In this exercise, every entry below is to be reproduced word for word.

▶ [DATA FOR ANALYSIS]:
——

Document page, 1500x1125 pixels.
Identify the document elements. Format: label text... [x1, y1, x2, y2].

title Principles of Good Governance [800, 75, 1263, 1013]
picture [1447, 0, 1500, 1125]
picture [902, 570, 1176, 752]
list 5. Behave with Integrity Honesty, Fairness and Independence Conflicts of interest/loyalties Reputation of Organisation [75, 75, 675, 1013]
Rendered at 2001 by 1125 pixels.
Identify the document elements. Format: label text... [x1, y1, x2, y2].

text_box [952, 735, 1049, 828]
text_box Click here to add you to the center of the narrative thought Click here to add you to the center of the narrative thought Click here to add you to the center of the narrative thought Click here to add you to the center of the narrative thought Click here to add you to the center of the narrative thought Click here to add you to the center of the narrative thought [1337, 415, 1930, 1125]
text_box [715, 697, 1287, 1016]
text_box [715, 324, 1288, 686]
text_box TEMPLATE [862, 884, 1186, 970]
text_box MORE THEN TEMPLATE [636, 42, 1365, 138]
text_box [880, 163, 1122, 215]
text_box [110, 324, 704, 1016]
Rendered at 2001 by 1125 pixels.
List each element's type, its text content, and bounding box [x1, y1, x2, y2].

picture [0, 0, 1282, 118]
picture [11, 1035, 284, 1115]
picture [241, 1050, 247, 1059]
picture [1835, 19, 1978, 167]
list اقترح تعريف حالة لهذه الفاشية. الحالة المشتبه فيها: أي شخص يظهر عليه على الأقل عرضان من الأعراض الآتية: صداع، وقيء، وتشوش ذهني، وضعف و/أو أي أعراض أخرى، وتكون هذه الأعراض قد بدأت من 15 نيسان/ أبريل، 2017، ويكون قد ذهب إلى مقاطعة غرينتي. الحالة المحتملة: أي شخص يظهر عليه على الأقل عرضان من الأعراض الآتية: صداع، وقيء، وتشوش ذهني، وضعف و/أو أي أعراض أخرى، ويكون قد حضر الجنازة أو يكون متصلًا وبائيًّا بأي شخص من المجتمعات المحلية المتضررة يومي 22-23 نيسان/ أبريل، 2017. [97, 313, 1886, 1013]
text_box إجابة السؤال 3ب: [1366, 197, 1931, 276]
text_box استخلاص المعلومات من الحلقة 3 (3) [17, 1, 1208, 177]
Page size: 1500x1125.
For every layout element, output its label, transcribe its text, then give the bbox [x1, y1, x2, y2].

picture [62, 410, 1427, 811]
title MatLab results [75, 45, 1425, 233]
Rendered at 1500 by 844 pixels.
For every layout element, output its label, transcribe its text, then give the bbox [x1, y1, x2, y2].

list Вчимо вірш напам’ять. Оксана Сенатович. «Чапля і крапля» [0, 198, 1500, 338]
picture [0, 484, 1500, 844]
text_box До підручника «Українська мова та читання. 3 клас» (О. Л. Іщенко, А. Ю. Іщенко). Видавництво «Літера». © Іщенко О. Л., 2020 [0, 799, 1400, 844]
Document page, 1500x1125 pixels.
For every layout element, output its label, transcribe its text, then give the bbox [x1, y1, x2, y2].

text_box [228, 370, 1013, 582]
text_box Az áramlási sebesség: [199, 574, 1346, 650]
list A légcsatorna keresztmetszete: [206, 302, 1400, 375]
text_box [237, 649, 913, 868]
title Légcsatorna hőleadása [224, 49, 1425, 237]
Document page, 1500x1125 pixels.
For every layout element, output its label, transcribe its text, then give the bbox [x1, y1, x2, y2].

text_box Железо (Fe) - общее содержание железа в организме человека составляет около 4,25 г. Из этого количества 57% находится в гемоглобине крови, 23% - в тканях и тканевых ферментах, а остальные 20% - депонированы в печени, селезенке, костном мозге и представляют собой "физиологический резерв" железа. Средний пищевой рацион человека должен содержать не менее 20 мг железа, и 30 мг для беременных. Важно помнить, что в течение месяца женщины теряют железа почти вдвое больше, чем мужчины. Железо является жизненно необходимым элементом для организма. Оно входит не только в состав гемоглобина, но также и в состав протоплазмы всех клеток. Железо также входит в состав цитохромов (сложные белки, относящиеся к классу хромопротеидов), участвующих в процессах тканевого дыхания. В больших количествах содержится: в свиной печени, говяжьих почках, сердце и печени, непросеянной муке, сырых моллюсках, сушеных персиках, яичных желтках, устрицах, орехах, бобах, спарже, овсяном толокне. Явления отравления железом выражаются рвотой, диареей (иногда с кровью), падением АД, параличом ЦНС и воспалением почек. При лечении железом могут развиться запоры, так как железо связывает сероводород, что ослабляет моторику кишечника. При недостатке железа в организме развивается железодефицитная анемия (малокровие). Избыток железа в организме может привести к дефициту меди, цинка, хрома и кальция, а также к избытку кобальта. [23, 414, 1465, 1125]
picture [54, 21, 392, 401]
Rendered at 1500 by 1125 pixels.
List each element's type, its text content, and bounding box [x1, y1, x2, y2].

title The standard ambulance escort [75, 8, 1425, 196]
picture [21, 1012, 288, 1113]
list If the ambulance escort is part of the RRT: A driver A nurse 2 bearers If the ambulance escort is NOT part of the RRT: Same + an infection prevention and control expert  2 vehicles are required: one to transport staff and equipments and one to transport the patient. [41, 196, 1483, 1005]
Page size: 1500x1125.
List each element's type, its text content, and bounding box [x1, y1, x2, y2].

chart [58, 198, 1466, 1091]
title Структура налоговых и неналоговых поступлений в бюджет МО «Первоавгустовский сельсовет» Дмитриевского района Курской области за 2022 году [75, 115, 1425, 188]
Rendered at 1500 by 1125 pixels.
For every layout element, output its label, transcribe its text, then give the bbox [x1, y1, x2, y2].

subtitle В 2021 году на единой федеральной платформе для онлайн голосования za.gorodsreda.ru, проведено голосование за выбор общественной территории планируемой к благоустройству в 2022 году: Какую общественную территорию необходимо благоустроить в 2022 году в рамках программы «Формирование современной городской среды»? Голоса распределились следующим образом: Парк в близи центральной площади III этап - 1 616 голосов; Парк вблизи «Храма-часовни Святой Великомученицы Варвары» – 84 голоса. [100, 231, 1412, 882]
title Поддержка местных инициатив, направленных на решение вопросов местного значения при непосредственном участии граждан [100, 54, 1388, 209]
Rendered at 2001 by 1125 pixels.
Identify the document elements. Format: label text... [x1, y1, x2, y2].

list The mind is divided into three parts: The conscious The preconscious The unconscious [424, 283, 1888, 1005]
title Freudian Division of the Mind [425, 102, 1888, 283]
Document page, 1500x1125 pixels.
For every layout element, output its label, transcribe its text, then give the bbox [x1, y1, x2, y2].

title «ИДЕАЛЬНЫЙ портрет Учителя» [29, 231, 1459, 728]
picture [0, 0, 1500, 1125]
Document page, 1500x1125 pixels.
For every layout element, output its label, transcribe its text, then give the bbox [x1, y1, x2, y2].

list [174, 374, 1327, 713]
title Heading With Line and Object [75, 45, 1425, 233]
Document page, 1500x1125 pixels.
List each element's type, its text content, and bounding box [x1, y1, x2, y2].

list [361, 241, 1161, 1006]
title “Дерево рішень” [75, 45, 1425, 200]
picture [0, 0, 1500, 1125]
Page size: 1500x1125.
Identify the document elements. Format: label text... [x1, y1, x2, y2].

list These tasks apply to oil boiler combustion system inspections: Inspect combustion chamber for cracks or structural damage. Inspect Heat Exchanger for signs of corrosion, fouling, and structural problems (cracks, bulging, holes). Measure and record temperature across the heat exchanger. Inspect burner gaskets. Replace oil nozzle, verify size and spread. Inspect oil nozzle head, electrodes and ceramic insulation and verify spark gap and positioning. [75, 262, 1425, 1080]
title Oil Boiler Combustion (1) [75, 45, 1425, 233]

——

▶ [EXPECTED ANSWER]:
Document page, 1500x1125 pixels.
Identify the document elements. Format: label text... [x1, y1, x2, y2].

title Principles of Good Governance [800, 75, 1263, 1013]
picture [1447, 0, 1500, 1125]
picture [902, 570, 1176, 752]
list 5. Behave with Integrity Honesty, Fairness and Independence Conflicts of interest/loyalties Reputation of Organisation [75, 75, 675, 1013]
Rendered at 2001 by 1125 pixels.
Identify the document elements. Format: label text... [x1, y1, x2, y2].

text_box [952, 735, 1049, 828]
text_box Click here to add you to the center of the narrative thought Click here to add you to the center of the narrative thought Click here to add you to the center of the narrative thought Click here to add you to the center of the narrative thought Click here to add you to the center of the narrative thought Click here to add you to the center of the narrative thought [1337, 415, 1930, 1125]
text_box [715, 697, 1287, 1016]
text_box [715, 324, 1288, 686]
text_box TEMPLATE [862, 884, 1186, 970]
text_box MORE THEN TEMPLATE [636, 42, 1365, 138]
text_box [880, 163, 1122, 215]
text_box [110, 324, 704, 1016]
Rendered at 2001 by 1125 pixels.
List each element's type, its text content, and bounding box [x1, y1, x2, y2].

picture [0, 0, 1282, 118]
picture [11, 1035, 284, 1115]
picture [241, 1050, 247, 1059]
picture [1835, 19, 1978, 167]
list اقترح تعريف حالة لهذه الفاشية. الحالة المشتبه فيها: أي شخص يظهر عليه على الأقل عرضان من الأعراض الآتية: صداع، وقيء، وتشوش ذهني، وضعف و/أو أي أعراض أخرى، وتكون هذه الأعراض قد بدأت من 15 نيسان/ أبريل، 2017، ويكون قد ذهب إلى مقاطعة غرينتي. الحالة المحتملة: أي شخص يظهر عليه على الأقل عرضان من الأعراض الآتية: صداع، وقيء، وتشوش ذهني، وضعف و/أو أي أعراض أخرى، ويكون قد حضر الجنازة أو يكون متصلًا وبائيًّا بأي شخص من المجتمعات المحلية المتضررة يومي 22-23 نيسان/ أبريل، 2017. [97, 313, 1886, 1013]
text_box إجابة السؤال 3ب: [1366, 197, 1931, 276]
text_box استخلاص المعلومات من الحلقة 3 (3) [17, 1, 1208, 177]
Page size: 1500x1125.
For every layout element, output its label, transcribe its text, then give the bbox [x1, y1, x2, y2].

picture [62, 410, 1427, 811]
title MatLab results [75, 45, 1425, 233]
Rendered at 1500 by 844 pixels.
For every layout element, output its label, transcribe its text, then give the bbox [x1, y1, x2, y2].

list Вчимо вірш напам’ять. Оксана Сенатович. «Чапля і крапля» [0, 198, 1500, 338]
picture [0, 484, 1500, 844]
text_box До підручника «Українська мова та читання. 3 клас» (О. Л. Іщенко, А. Ю. Іщенко). Видавництво «Літера». © Іщенко О. Л., 2020 [0, 799, 1400, 844]
Document page, 1500x1125 pixels.
For every layout element, output its label, transcribe its text, then give the bbox [x1, y1, x2, y2].

text_box [228, 370, 1013, 582]
text_box Az áramlási sebesség: [199, 574, 1346, 650]
list A légcsatorna keresztmetszete: [206, 302, 1400, 375]
text_box [237, 649, 913, 868]
title Légcsatorna hőleadása [224, 49, 1425, 237]
Document page, 1500x1125 pixels.
For every layout element, output its label, transcribe its text, then give the bbox [x1, y1, x2, y2].

text_box Железо (Fe) - общее содержание железа в организме человека составляет около 4,25 г. Из этого количества 57% находится в гемоглобине крови, 23% - в тканях и тканевых ферментах, а остальные 20% - депонированы в печени, селезенке, костном мозге и представляют собой "физиологический резерв" железа. Средний пищевой рацион человека должен содержать не менее 20 мг железа, и 30 мг для беременных. Важно помнить, что в течение месяца женщины теряют железа почти вдвое больше, чем мужчины. Железо является жизненно необходимым элементом для организма. Оно входит не только в состав гемоглобина, но также и в состав протоплазмы всех клеток. Железо также входит в состав цитохромов (сложные белки, относящиеся к классу хромопротеидов), участвующих в процессах тканевого дыхания. В больших количествах содержится: в свиной печени, говяжьих почках, сердце и печени, непросеянной муке, сырых моллюсках, сушеных персиках, яичных желтках, устрицах, орехах, бобах, спарже, овсяном толокне. Явления отравления железом выражаются рвотой, диареей (иногда с кровью), падением АД, параличом ЦНС и воспалением почек. При лечении железом могут развиться запоры, так как железо связывает сероводород, что ослабляет моторику кишечника. При недостатке железа в организме развивается железодефицитная анемия (малокровие). Избыток железа в организме может привести к дефициту меди, цинка, хрома и кальция, а также к избытку кобальта. [23, 414, 1465, 1125]
picture [54, 21, 392, 401]
Rendered at 1500 by 1125 pixels.
List each element's type, its text content, and bounding box [x1, y1, x2, y2].

title The standard ambulance escort [75, 8, 1425, 196]
picture [21, 1012, 288, 1113]
list If the ambulance escort is part of the RRT: A driver A nurse 2 bearers If the ambulance escort is NOT part of the RRT: Same + an infection prevention and control expert  2 vehicles are required: one to transport staff and equipments and one to transport the patient. [41, 196, 1483, 1005]
Page size: 1500x1125.
List each element's type, its text content, and bounding box [x1, y1, x2, y2].

chart [58, 198, 1466, 1091]
title Структура налоговых и неналоговых поступлений в бюджет МО «Первоавгустовский сельсовет» Дмитриевского района Курской области за 2022 году [75, 115, 1425, 188]
Rendered at 1500 by 1125 pixels.
For every layout element, output its label, transcribe its text, then give the bbox [x1, y1, x2, y2].

subtitle В 2021 году на единой федеральной платформе для онлайн голосования za.gorodsreda.ru, проведено голосование за выбор общественной территории планируемой к благоустройству в 2022 году: Какую общественную территорию необходимо благоустроить в 2022 году в рамках программы «Формирование современной городской среды»? Голоса распределились следующим образом: Парк в близи центральной площади III этап - 1 616 голосов; Парк вблизи «Храма-часовни Святой Великомученицы Варвары» – 84 голоса. [100, 231, 1412, 882]
title Поддержка местных инициатив, направленных на решение вопросов местного значения при непосредственном участии граждан [100, 54, 1388, 209]
Rendered at 2001 by 1125 pixels.
Identify the document elements. Format: label text... [x1, y1, x2, y2].

list The mind is divided into three parts: The conscious The preconscious The unconscious [424, 283, 1888, 1005]
title Freudian Division of the Mind [425, 102, 1888, 283]
Document page, 1500x1125 pixels.
For every layout element, output its label, transcribe its text, then give the bbox [x1, y1, x2, y2].

title «ИДЕАЛЬНЫЙ портрет Учителя» [29, 231, 1459, 728]
picture [0, 0, 1500, 1125]
Document page, 1500x1125 pixels.
For every layout element, output its label, transcribe its text, then give the bbox [x1, y1, x2, y2].

list [174, 374, 1327, 713]
title Heading With Line and Object [75, 45, 1425, 233]
Document page, 1500x1125 pixels.
List each element's type, its text content, and bounding box [x1, y1, x2, y2].

list [361, 241, 1161, 1006]
title “Дерево рішень” [75, 45, 1425, 200]
picture [0, 0, 1500, 1125]
Page size: 1500x1125.
Identify the document elements. Format: label text... [x1, y1, x2, y2].

list These tasks apply to oil boiler combustion system inspections: Inspect combustion chamber for cracks or structural damage. Inspect Heat Exchanger for signs of corrosion, fouling, and structural problems (cracks, bulging, holes). Measure and record temperature across the heat exchanger. Inspect burner gaskets. Replace oil nozzle, verify size and spread. Inspect oil nozzle head, electrodes and ceramic insulation and verify spark gap and positioning. [75, 262, 1425, 1080]
title Oil Boiler Combustion (1) [75, 45, 1425, 233]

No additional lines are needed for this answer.